Kai, l'autostoppista con l'accetta, la recensione 
La nostra recensione del documentario Kai, l'autostoppista con l'accetta, su Netflix dal 10 gennaio. Diretto da Colette Camden
La recensione di Kai, l’autostoppista con l’accetta, su Netflix dal 10 gennaio
Da quel momento Kai, ripreso in un video poi diventato virale su internet, si trasforma in una celebrità mediatica: Kai, l’autostoppista con l’accetta di Colette Camden ripercorre l’iter mediatico a cui il ragazzo viene sottoposto. Tra interviste alle persone coinvolte nella faccenda, filmati d’archivio e qualche scena ricostruita, il documentario si presenta come né più né meno di un classico format true crime: sì, perché la svolta (im)prevista è che Kai, qualche mese dopo, verrà accusato di omicidio.

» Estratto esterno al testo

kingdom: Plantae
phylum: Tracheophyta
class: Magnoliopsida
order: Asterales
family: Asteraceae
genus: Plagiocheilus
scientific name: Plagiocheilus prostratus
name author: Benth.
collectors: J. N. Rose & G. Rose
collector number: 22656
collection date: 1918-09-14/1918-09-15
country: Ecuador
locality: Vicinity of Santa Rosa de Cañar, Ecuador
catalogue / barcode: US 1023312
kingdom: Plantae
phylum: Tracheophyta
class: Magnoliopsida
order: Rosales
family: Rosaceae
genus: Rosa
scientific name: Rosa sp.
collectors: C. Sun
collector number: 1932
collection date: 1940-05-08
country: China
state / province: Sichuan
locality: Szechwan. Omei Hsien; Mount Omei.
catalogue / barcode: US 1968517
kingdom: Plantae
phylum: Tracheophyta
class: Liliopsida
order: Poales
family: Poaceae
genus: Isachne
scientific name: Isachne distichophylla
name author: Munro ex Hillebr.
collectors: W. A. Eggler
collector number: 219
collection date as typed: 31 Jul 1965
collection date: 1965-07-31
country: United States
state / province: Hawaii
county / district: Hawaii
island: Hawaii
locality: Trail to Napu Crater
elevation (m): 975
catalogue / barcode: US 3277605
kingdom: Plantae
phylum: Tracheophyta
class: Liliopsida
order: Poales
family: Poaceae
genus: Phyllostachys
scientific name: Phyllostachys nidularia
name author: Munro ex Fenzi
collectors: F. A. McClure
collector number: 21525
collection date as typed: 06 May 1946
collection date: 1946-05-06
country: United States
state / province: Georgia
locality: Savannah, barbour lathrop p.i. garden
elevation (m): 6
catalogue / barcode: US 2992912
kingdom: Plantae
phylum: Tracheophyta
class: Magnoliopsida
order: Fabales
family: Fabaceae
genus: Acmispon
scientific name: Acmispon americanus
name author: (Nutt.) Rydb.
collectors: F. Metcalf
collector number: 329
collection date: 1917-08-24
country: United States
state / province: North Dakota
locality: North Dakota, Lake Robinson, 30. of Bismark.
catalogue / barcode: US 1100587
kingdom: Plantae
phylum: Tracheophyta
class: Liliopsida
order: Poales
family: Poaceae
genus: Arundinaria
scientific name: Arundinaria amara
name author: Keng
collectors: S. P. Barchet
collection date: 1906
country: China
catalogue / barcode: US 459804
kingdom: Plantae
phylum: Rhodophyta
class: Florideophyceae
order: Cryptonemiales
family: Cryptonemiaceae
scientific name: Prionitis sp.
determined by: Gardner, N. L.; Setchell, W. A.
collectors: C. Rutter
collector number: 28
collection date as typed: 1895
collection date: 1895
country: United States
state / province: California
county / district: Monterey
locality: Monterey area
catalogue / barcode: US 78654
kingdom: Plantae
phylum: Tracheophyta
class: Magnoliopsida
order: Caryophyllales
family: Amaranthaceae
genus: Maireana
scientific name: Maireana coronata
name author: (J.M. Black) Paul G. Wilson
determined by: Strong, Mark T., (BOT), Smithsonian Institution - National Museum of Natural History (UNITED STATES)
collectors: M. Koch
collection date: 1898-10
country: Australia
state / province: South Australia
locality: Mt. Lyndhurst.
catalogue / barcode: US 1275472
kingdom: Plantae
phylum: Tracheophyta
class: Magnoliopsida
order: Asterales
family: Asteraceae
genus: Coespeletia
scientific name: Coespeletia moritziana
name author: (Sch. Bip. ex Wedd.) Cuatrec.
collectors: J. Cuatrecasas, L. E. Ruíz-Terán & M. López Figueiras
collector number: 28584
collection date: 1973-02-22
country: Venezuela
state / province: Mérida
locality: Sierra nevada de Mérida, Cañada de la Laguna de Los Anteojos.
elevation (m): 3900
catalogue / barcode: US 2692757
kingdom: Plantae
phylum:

Non si capisce bene quanto l’effetto sia voluto, eppure la cosa che colpisce di più del documentario è la scarsa capacità analitica (per non dire stupidità…) dei giornalisti/produttori televisivi coinvolti in questa storia. Forse la dinamica iniziale non è raccontata bene come dovrebbe: per chi guarda pare subito evidente che una persona che usa un'accetta contro un’altra non sia proprio sana di mente. Nonostante ciò sembra che nessuno ci faccia attenzione quanto dovrebbe, e così per il ragazzo fioccano proposte di lavoro, inviti ad ospitate televisive, persino l’idea di un reality con la produttrice di Keeping Up with the Kardashians. Il fatto stesso che ci rimanga il dubbio sull’intenzione della documentarista rispetto a questo turbinio di eventi, in sé, già la prova di una volontà di dire qualcosa senza però riuscirci.
Peccato, perché proprio l’elemento di assurdità e di ipocrisia del sistema mediatico americano sarebbe potuto essere la vera chiave di lettura di tutta la vicenda. Gli elementi c’erano: una storia tipicamente americana di un “Mr. Nobody” che per un gesto altruista diventa una star (i programmi di news/intrattenimento americani, diversamente da quelli europei, sono specializzati in questo tipo di contenuti), la velocità con cui diventa famoso, il contrasto tra ideale americano del “farcela” e questo personaggio che invece sembra rifiutare ogni tipo di convenzione. Colette Camden invece non fa altro che mettere gli eventi in fila (che sono comunque interessanti, e "salvano" la visione) fino alla degenerazione finale, senza riuscire a trarre da ciò che si è visto un vero punto di vista, e, di conseguenza, senza farci riflettere su ciò che abbiamo visto.